Exercise
The result should be the listing below, restated exactly, with its pictures left out.

Source material
******

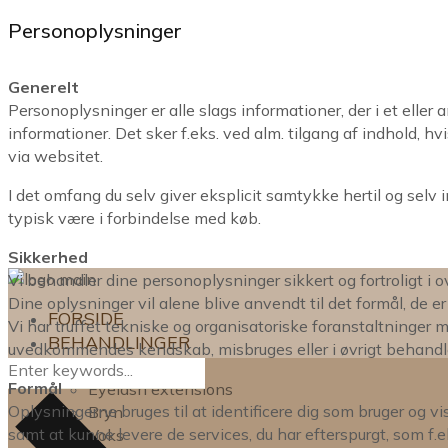
Personoplysninger
Generelt
Personoplysninger er alle slags informationer, der i et ell
informationer. Det sker f.eks. ved alm. tilgang af indhold, hv
via websitet.
I det omfang du selv giver eksplicit samtykke hertil og sel
typisk være i forbindelse med køb.
Sikkerhed
Vi behandler dine personoplysninger sikkert og fortroligt
Dine oplysninger vil alene blive anvendt til det formål, de er 
FORSIDE
Vi har truffet tekniske og organisatoriske foranstaltninger mod
BEHANDLINGER
uvedkommendes kendskab, misbruges eller i øvrigt behandle
Lash lift
Formål
Eyelash extensions
Oplysningerne bruges til at identificere dig som bruger og vi
Bryn
samt at kunne levere de services, du har efterspurgt, som f.
Voks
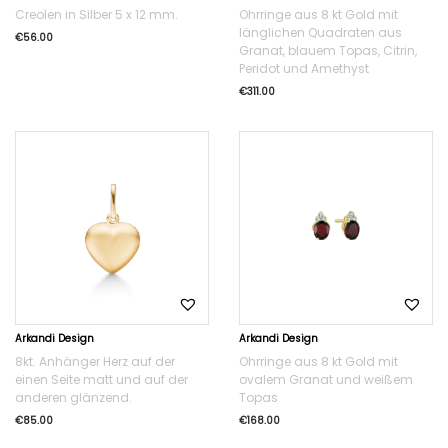
Creolen in Silber 5 x 12 mm.
Ohrringe aus 8 kt Gold mit
länglichen Quadraten aus
€
56.00
Granat, blauem Topas, Citrin,
Peridot und Amethyst
€
311.00
Arkandi Design
Arkandi Design
8kt. Anhänger Herz auf der
Ohrringe aus 8 kt Gold mit
einen Seite matt und auf der
ovalem Granat und weißem
anderen glänzend.
Topas
€
85.00
€
168.00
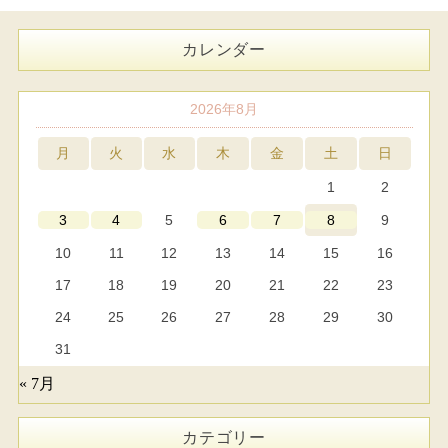
カレンダー
2026年8月
月
火
水
木
金
土
日
1
2
5
9
3
4
6
7
8
10
11
12
13
14
15
16
17
18
19
20
21
22
23
24
25
26
27
28
29
30
31
« 7月
カテゴリー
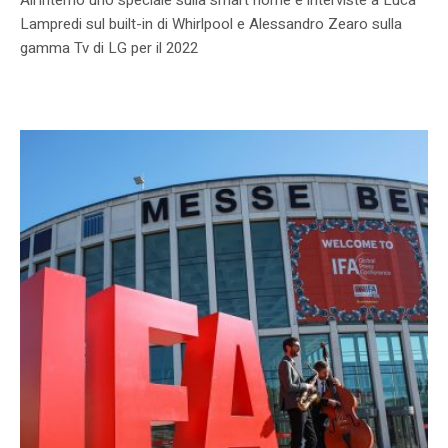
Lampredi sul built-in di Whirlpool e Alessandro Zearo sulla
gamma Tv di LG per il 2022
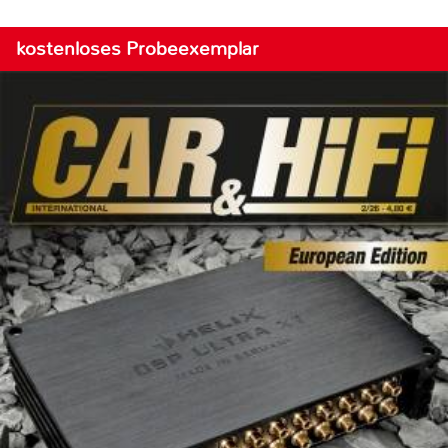
kostenloses Probeexemplar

******

Expected answer
Personoplysninger
Generelt
Personoplysninger er alle slags informationer, der i et ell
informationer. Det sker f.eks. ved alm. tilgang af indhold, hv
via websitet.
I det omfang du selv giver eksplicit samtykke hertil og sel
typisk være i forbindelse med køb.
Sikkerhed
Vi behandler dine personoplysninger sikkert og fortroligt
Dine oplysninger vil alene blive anvendt til det formål, de er 
FORSIDE
Vi har truffet tekniske og organisatoriske foranstaltninger mod
BEHANDLINGER
uvedkommendes kendskab, misbruges eller i øvrigt behandle
Lash lift
Formål
Eyelash extensions
Oplysningerne bruges til at identificere dig som bruger og vi
Bryn
samt at kunne levere de services, du har efterspurgt, som f.
Voks
Creolen in Silber 5 x 12 mm.
Ohrringe aus 8 kt Gold mit
länglichen Quadraten aus
€
56.00
Granat, blauem Topas, Citrin,
Peridot und Amethyst
€
311.00
Arkandi Design
Arkandi Design
8kt. Anhänger Herz auf der
Ohrringe aus 8 kt Gold mit
einen Seite matt und auf der
ovalem Granat und weißem
anderen glänzend.
Topas
€
85.00
€
168.00
カレンダー
2026年8月
月
火
水
木
金
土
日
1
2
5
9
3
4
6
7
8
10
11
12
13
14
15
16
17
18
19
20
21
22
23
24
25
26
27
28
29
30
31
« 7月
カテゴリー
Lampredi sul built-in di Whirlpool e Alessandro Zearo sulla
gamma Tv di LG per il 2022
kostenloses Probeexemplar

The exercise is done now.